My youngest Border Collie, Schema, was born on May 2, 2007. She is getting ready to make her debut in agility – probably in the spring of 2010. She is very stylish, pushy, and talented on stock and she is going to be a lot of fun to train in obedience. To read more about Schema, click here.

Being so involved in herding and agility, I no longer have weekends available for judging obedience. So in February of 2008, I officially retired from obedience judging. I have always enjoyed judging, but I actually enjoy training and competing with my dogs in the various venues even more.

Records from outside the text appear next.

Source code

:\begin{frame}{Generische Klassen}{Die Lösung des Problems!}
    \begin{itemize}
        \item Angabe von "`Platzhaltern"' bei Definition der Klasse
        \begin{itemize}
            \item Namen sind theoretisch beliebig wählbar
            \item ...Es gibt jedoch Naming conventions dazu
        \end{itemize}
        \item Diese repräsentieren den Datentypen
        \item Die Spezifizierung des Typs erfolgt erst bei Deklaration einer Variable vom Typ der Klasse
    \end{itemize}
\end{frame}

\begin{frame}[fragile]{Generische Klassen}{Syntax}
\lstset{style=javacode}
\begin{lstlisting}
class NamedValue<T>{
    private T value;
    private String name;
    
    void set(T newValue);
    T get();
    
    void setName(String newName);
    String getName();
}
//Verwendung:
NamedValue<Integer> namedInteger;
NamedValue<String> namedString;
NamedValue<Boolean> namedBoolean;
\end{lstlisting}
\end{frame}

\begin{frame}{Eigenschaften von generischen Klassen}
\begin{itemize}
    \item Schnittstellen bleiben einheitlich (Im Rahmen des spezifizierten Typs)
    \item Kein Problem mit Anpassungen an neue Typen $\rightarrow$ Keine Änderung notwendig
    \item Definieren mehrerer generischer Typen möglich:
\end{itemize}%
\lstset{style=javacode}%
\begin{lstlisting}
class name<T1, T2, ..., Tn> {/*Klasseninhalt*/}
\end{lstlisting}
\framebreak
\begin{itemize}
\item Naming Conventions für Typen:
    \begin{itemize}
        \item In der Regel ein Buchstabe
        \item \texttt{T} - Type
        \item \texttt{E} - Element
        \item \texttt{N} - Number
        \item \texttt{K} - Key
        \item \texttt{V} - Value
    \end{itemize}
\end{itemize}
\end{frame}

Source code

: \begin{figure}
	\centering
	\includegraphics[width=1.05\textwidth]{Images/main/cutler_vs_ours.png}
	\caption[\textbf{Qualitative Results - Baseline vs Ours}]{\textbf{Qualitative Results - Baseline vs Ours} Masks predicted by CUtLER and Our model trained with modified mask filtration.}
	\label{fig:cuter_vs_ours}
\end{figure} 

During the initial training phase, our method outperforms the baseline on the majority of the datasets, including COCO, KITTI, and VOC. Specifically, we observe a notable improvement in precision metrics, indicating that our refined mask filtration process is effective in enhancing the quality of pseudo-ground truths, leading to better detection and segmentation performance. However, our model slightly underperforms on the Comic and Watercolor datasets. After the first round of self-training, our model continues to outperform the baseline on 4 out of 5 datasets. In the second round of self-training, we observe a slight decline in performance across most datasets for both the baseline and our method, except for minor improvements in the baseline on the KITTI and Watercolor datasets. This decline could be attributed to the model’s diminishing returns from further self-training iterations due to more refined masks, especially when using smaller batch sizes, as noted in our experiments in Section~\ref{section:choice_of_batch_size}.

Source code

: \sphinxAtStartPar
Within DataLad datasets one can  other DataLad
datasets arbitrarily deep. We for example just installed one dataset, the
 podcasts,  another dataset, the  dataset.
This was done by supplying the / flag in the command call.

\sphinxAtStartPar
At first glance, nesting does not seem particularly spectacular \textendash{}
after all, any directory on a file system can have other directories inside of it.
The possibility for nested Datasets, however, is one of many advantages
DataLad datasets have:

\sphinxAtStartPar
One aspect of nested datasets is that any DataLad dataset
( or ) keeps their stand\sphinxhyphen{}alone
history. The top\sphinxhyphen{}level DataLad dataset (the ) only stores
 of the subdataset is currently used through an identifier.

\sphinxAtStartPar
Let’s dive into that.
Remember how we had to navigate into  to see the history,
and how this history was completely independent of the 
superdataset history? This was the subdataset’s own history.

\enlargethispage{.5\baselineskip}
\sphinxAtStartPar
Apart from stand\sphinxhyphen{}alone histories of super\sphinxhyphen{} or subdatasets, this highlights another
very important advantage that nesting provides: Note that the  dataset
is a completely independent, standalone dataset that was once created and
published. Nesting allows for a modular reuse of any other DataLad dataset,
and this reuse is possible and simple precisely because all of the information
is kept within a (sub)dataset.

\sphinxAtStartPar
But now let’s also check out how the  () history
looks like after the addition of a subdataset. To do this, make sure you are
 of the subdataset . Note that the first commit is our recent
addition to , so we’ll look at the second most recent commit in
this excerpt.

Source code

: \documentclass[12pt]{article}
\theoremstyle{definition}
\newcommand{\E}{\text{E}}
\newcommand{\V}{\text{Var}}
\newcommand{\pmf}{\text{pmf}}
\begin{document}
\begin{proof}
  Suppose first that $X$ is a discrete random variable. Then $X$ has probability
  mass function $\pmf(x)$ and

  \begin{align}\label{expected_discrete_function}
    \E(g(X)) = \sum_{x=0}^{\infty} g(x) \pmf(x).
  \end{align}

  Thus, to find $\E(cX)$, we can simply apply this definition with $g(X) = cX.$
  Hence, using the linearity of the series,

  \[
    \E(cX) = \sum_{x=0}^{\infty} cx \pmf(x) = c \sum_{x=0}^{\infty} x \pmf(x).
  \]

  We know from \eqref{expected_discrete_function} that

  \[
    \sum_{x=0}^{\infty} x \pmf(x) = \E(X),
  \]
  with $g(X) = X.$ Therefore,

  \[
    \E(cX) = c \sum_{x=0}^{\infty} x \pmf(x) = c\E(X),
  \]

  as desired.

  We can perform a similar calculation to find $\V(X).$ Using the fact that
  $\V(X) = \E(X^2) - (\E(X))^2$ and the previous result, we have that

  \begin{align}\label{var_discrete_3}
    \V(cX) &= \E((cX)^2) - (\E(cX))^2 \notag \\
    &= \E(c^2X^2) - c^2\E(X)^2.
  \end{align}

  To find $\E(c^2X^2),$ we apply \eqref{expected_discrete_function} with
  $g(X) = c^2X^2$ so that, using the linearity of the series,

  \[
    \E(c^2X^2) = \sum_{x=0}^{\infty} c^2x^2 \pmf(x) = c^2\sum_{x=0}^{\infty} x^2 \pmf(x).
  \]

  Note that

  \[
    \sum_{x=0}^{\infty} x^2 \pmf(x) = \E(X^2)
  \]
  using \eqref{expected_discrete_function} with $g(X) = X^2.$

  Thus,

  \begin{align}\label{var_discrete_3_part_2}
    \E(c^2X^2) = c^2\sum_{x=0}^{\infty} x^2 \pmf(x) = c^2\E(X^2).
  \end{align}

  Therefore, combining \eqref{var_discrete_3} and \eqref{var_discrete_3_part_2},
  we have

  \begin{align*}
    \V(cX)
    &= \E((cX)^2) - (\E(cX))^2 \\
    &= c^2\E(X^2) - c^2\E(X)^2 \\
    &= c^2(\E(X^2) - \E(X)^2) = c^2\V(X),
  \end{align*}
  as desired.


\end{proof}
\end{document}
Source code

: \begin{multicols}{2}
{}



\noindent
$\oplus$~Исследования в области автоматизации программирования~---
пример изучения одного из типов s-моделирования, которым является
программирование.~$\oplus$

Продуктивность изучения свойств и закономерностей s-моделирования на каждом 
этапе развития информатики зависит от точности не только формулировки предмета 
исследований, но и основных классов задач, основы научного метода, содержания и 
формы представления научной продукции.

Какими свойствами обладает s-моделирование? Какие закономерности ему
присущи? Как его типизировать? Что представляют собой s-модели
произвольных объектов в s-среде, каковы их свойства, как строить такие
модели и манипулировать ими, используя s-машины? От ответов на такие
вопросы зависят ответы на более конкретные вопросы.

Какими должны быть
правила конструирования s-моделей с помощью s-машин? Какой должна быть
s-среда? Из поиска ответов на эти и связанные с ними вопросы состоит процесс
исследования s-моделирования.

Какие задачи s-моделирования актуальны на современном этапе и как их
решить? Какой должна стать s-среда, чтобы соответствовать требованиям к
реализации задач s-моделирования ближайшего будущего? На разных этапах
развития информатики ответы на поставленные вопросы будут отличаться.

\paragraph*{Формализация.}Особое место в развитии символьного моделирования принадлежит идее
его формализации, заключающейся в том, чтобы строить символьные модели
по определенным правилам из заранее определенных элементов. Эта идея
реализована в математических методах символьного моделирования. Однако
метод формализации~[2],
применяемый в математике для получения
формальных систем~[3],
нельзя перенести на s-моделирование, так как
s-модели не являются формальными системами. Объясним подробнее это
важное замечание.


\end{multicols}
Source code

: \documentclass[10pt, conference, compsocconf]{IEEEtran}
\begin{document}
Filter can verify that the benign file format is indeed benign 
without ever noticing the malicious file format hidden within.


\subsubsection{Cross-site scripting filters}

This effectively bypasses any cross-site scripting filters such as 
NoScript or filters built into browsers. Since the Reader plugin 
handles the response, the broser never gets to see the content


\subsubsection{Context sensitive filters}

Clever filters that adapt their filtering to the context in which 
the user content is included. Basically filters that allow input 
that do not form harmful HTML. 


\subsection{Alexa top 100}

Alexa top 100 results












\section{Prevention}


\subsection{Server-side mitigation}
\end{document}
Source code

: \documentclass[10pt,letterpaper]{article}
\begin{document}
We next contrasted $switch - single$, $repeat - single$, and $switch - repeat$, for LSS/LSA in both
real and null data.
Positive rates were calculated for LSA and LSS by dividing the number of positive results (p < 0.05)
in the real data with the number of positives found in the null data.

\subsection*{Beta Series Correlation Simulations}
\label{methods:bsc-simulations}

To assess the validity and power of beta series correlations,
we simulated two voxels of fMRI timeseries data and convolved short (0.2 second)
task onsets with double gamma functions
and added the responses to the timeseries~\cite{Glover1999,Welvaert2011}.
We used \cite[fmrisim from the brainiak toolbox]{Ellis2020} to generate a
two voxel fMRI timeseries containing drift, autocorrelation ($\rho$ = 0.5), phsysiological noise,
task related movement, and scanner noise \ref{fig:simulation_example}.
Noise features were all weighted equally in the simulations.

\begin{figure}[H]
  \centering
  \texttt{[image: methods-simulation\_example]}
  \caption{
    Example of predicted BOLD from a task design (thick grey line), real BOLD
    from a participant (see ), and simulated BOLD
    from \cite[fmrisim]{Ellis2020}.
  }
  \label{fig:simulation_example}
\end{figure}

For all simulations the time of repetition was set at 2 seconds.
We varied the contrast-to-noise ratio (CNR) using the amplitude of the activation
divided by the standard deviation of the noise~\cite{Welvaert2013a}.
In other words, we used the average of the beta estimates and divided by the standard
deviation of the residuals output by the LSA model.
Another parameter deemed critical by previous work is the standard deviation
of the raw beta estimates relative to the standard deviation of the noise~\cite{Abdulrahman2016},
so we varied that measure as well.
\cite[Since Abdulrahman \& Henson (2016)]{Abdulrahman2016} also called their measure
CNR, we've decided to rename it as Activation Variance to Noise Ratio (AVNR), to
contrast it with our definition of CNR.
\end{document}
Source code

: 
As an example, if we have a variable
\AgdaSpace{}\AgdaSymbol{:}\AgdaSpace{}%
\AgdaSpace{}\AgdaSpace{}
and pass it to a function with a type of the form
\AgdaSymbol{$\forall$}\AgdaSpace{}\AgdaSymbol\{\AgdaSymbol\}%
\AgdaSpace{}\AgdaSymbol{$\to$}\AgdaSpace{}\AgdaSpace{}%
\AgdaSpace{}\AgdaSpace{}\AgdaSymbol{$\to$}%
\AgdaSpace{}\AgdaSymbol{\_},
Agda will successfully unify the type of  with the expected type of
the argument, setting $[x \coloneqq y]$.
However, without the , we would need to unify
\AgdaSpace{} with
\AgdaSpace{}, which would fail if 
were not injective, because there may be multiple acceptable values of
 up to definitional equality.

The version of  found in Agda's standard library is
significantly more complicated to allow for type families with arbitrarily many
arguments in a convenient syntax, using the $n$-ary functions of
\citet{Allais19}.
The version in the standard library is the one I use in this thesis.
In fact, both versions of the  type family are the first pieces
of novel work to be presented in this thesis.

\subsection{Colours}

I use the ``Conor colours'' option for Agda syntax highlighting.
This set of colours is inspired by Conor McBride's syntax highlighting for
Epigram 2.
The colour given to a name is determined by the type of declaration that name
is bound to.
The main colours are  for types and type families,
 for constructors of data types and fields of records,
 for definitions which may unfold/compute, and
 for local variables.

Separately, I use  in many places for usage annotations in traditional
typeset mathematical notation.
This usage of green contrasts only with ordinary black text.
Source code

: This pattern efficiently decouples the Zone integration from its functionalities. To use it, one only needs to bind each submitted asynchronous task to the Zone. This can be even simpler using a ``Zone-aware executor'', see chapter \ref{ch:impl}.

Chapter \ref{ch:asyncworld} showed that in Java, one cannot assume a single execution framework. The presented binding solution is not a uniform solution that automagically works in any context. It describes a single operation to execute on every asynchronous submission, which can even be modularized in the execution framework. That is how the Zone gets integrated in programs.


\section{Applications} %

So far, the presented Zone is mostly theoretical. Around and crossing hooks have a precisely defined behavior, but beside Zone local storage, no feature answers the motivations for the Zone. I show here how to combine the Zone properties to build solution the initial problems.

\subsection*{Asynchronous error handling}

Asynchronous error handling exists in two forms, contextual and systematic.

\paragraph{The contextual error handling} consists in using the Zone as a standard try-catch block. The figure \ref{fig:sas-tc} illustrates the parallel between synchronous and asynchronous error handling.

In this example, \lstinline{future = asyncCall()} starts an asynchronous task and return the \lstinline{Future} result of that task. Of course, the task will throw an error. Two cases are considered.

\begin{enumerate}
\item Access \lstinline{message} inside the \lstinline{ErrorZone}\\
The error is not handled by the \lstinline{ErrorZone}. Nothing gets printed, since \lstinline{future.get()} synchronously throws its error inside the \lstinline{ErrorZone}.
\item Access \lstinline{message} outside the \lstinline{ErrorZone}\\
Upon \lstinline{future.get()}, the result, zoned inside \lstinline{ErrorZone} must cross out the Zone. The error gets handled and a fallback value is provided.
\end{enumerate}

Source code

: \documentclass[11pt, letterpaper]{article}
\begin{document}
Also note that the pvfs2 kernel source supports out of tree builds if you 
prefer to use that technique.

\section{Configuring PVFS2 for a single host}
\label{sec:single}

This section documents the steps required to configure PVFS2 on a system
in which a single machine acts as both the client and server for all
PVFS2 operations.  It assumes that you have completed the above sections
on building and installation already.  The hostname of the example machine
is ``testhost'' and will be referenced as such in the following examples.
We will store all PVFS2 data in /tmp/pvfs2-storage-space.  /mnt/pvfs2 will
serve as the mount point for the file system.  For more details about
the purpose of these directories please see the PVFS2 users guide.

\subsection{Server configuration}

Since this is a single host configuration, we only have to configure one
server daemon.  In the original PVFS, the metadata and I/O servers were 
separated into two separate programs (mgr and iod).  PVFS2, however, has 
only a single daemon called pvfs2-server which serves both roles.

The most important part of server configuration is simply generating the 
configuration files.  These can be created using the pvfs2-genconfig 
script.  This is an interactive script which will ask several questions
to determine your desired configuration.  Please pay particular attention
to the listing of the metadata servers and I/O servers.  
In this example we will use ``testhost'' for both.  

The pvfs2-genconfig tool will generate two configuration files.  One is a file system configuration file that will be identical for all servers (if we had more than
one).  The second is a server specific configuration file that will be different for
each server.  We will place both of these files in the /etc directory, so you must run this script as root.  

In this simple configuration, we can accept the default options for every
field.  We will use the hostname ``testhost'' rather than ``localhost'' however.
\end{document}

I teach obedience classes and also private obedience lessons for people that want to compete. My obedience training has improved dramatically because of my experience in training competitive herding with my dogs and I have been able to pass my experience on to my students (with and without herding breeds) to help them improve their training. One other big influence for me in training dogs has been Marc Christopher, who comes to Minnesota in June every year to do herding clinics (he’s been coming here since 2000). Marc is a master of dog behavior and he has taught me how read and respond to dog training issues in a way that better communicates what I am trying to teach the dog. Like my own father untraditional way of coaching, Marc trains dogs untraditionally and simplifies the complicated sport of herding.

What I enjoy the most about training dogs is the challenge of balancing precision and self control along with focused drive into performances. I am a firm believer in foundation training as this sets the building blocks up for a consistent performance. I love working with all different types of dogs and I have experience with instructing many of the different breeds.